Who Benefits From Looking at the Bright Side?

Who Benefits From Looking at the Bright Side?

Emily HiitnerEmily Hittner

Searching for a silver lining during a stressful situation can help decrease anxiety, particularly for those from lower socioeconomic backgrounds, new Northwestern University research suggests.

The findings, published in the American Psychological Association journal Emotion, “highlight the important role a person’s situation or environment plays in shaping how they deal with their emotions and how this matters for their health,” said first author Emily Hittner, a life-span developmental researcher at Northwestern’s School of Education and Social Policy.

Reappraisal, a common element of psychotherapy treatments such as cognitive-behavioral therapy, involves finding something positive in a negative situation. Someone who worries about loneliness after a breakup, for example, might focus on finding new passions or rekindling an old friendship.

“We wondered whether reappraisal is really effective in reducing anxiety for everyone or whether some people benefit more from it,” said Hittner, a doctoral candidate in the Human Development and Social Policy program.

The Northwestern researchers analyzed data from two very different sources; a laboratory-based study of married spouses and a nine-year national survey from a large national sample of more than 2,000 people.

In the lab experiment, volunteers watched a short, upsetting film and were asked to reframe the situation if they felt negative emotions. They also reported on their income and whether they used reappraisal in their daily life.

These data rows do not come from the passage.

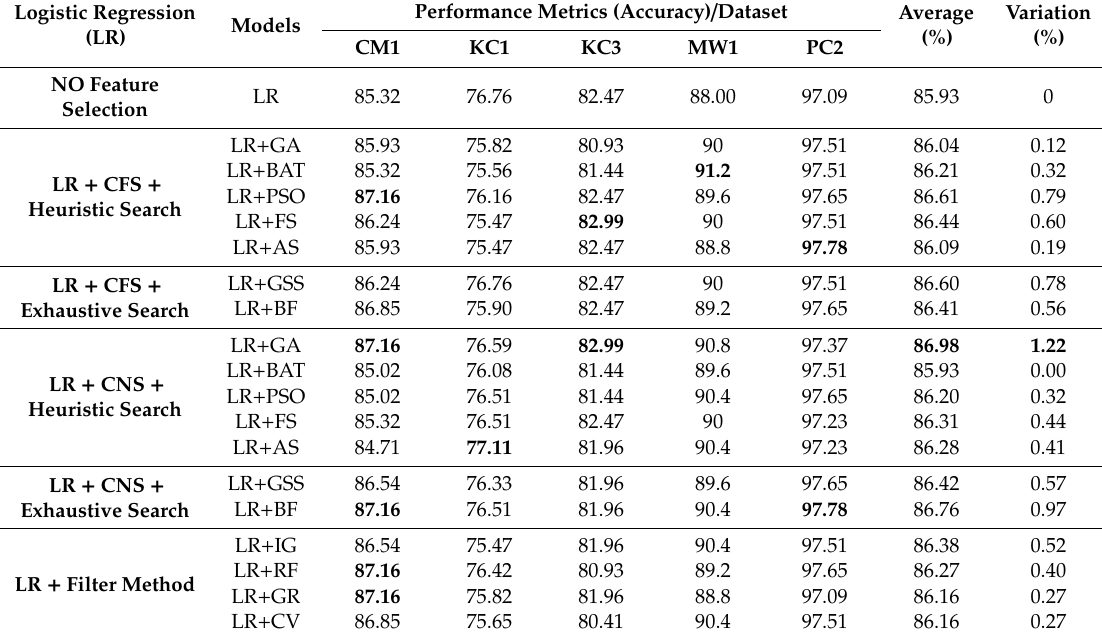
Table 8. Accuracy Values of Logistic Regression Classifier on Full and Reduced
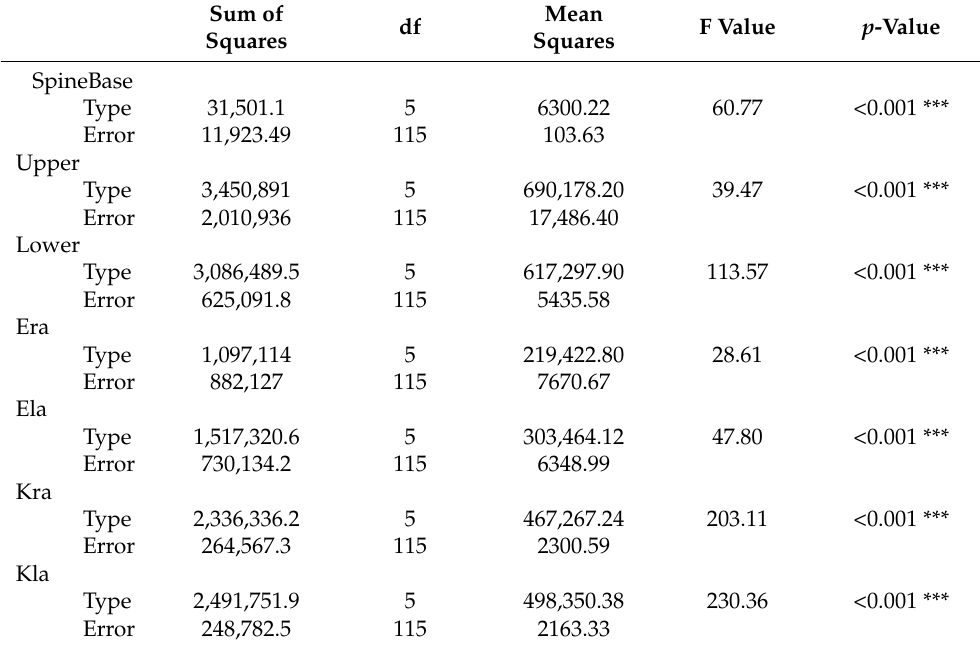
Table 3. Repeated measure ANOVA on Kinect data.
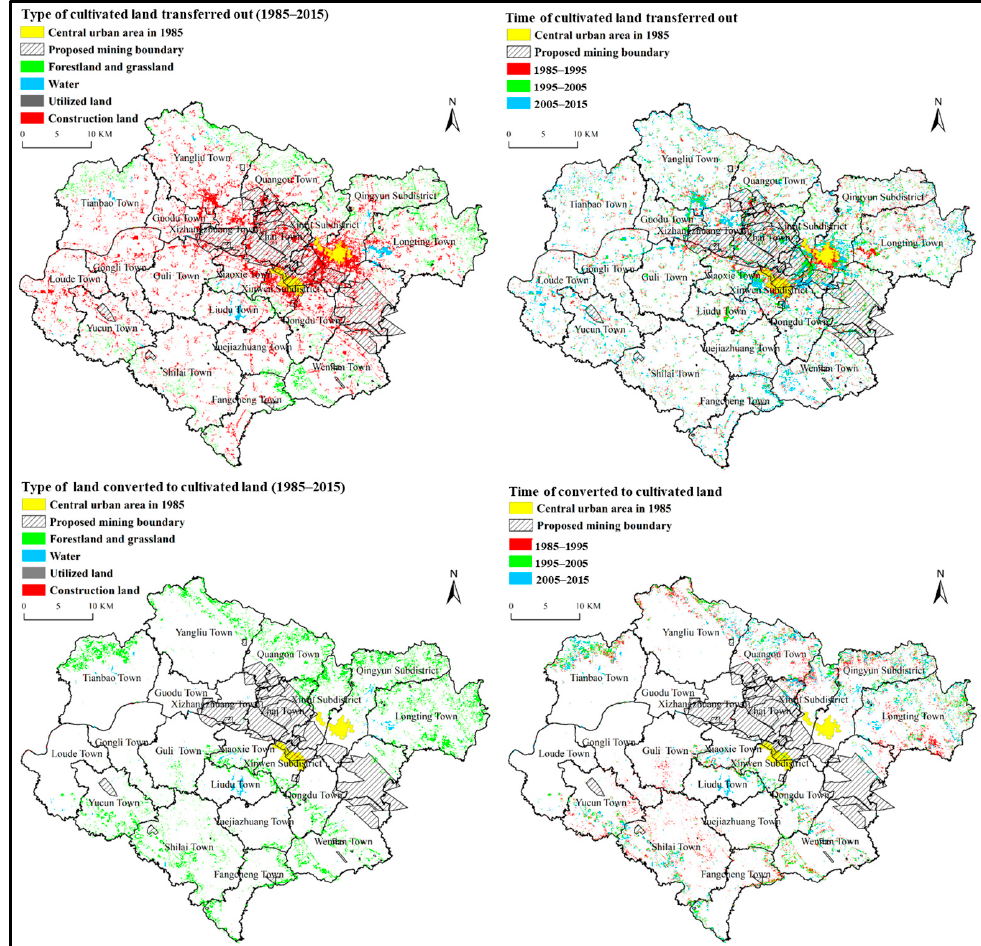
Figure A3. Types and time of changes in cultivated land.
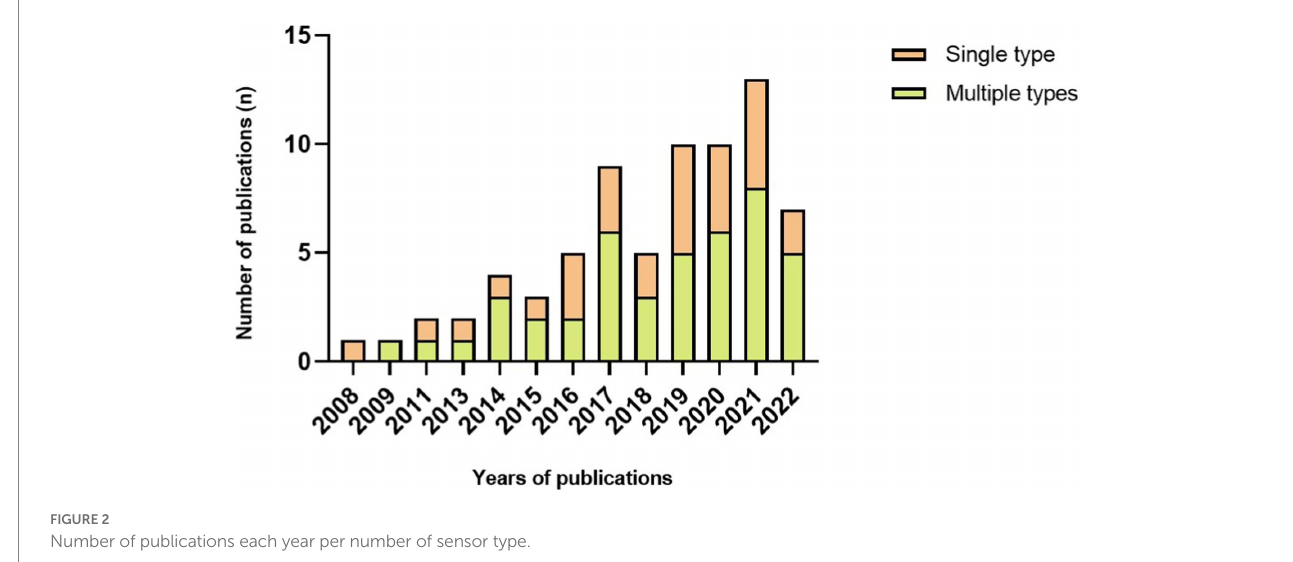
FIGURE 2 Number of publications each year per number of sensor type.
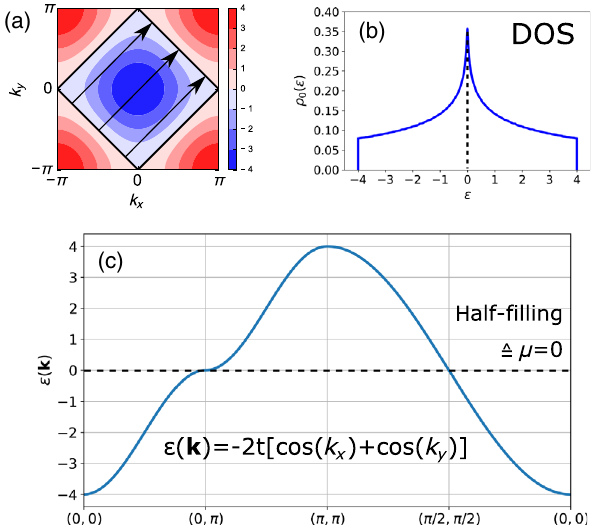
FIG. 1. (a) Momentum distribution of the (noninteracting) dispersion relation of the simple square lattice, Eq. (2), for t ¼ 1 throughout the first Brillouin zone. The Fermi surface of the half-filled system ( μ ¼ 0 ) is diamond shaped (bold black); the black arrows indicate the nesting vectors, mutually connecting Fermi-surface points. (b) Corresponding (particle-hole symmet- ric) density of states (DOS) as a function of energy ρ 0 ð ε Þ . Here, ε ¼ 0 corresponds to half-filling. (c) Value of the dispersion relation along a high-symmetry path exhibiting a plateau around ð π ; 0 Þ , leading to a vanishing Fermi velocity v F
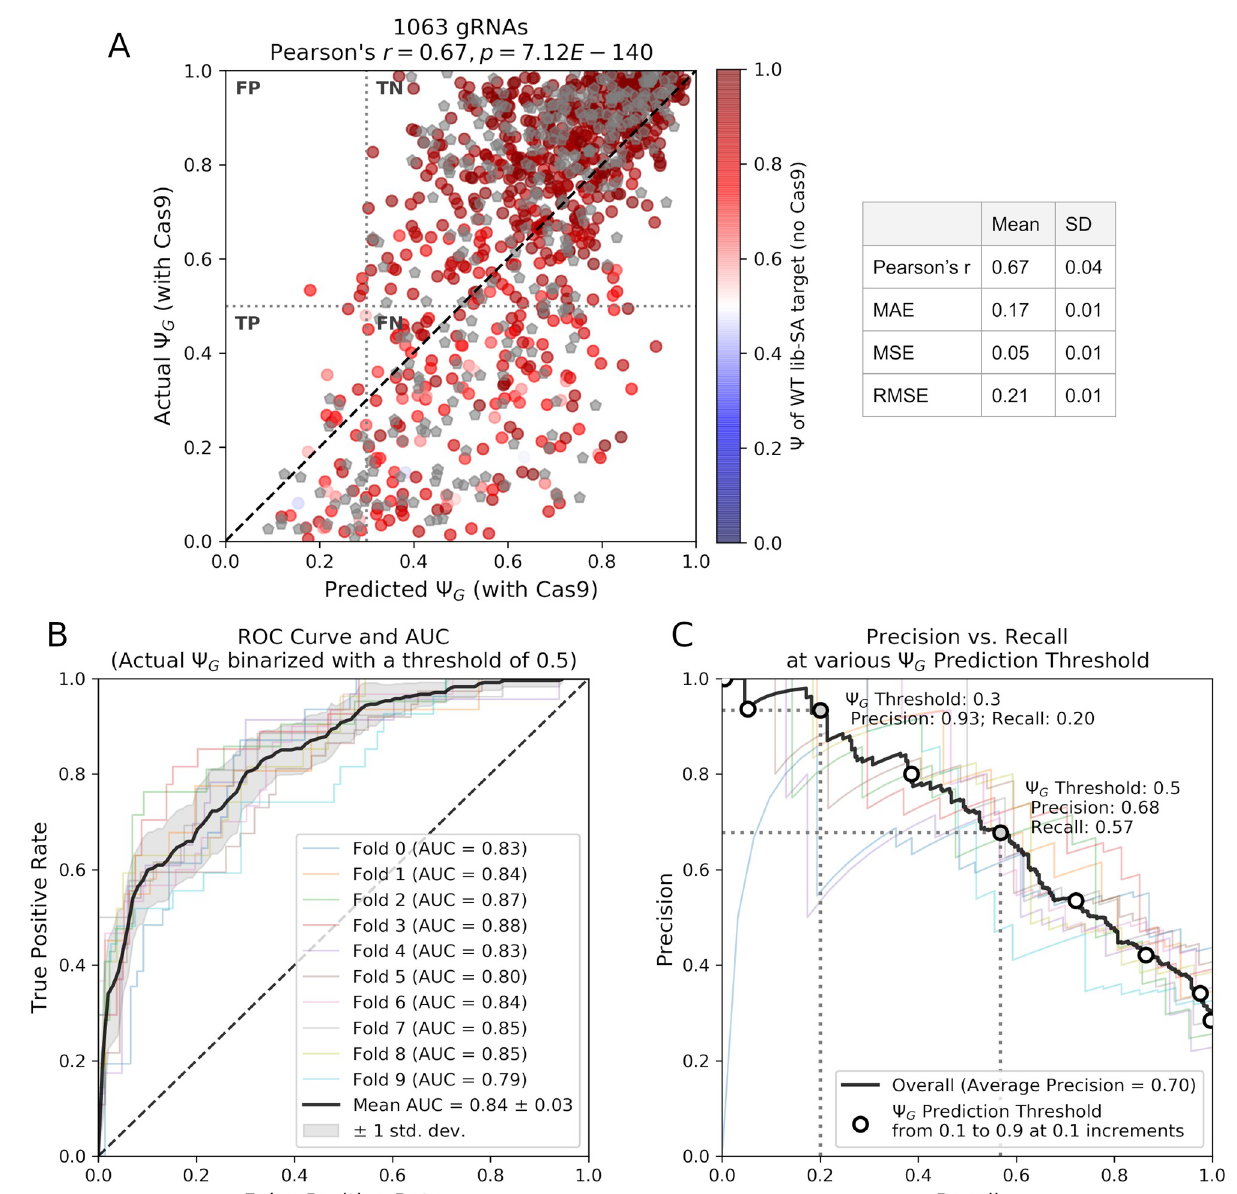
Fig 4. Performance of SkipGuide in identifying effective Sp Cas9 gRNAs. (A) Plot of the actual C vs. the 10-fold cross validated predictions of C G G from SkipGuide on 1,063 gRNAs ( r = 0.67). Various regression metrics averaged over the 10 folds are shown (MAE denotes mean absolute error, MSE denotes mean squared error, RMSE denotes root-mean-square error, and SD denotes standard deviation). Each point is either colored by the corresponding WT C before Cas9 treatment (735 total), or is labeled with a gray pentagon if the corresponding WT C is unknown. Regions of true positives (TP), false positives (FP), true negatives (TN), and false negatives (FN) are shown when the actual C is binarized with a threshold of 0.5, and G the predicted C is binarized with a threshold of 0.3. (B) Receiver operating characteristic (ROC) curves across the 10 folds, using a 0.5 binary threshold G for the actual C G (mean AUC = 0.84). (C) A plot of precision vs recall (of both overall and each of the 10 folds, assuming the threshold for the actual C G is 0.5) at various choices of predicted C binarization threshold. Choosing a prediction threshold of 0.5 gives a precision of 0.68, and choosing a lower G threshold of 0.3 gives a higher precision of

The survey interviewed people in the mid-1990s and again nine years later. Participants were asked how often they used reappraisal strategies and screened for levels of clinical anxiety.

Both studies indicated that people who make less money benefit more from reframing the situation than those with higher incomes, possibly because they have less control over their environment. In both experiments, cognitive reappraisal began to lose its effectiveness when incomes rose above $35,000 per year.

“Individuals with lower incomes have less access to resources to directly change a stressful situation they may find themselves in,” said study co-author Claudia Haase, assistant professor of human development and social policy. “They may find it more effective to deal with anxiety by reframing the situation.”

Co-author Katie Rim started the project as an undergraduate in Haase’s Life-Span Development Laboratory. Hittner discovered the findings held not only in a small laboratory-based study but also a large national longitudinal study – and ran with them.

Though the results aligned with past studies on depression, Rim said she was surprised by the nuances. “The fact that ‘looking on the bright side’ could have different effects for those from higher or lower socioeconomic backgrounds points to the importance of considering contextual factors when studying mental health,” she said.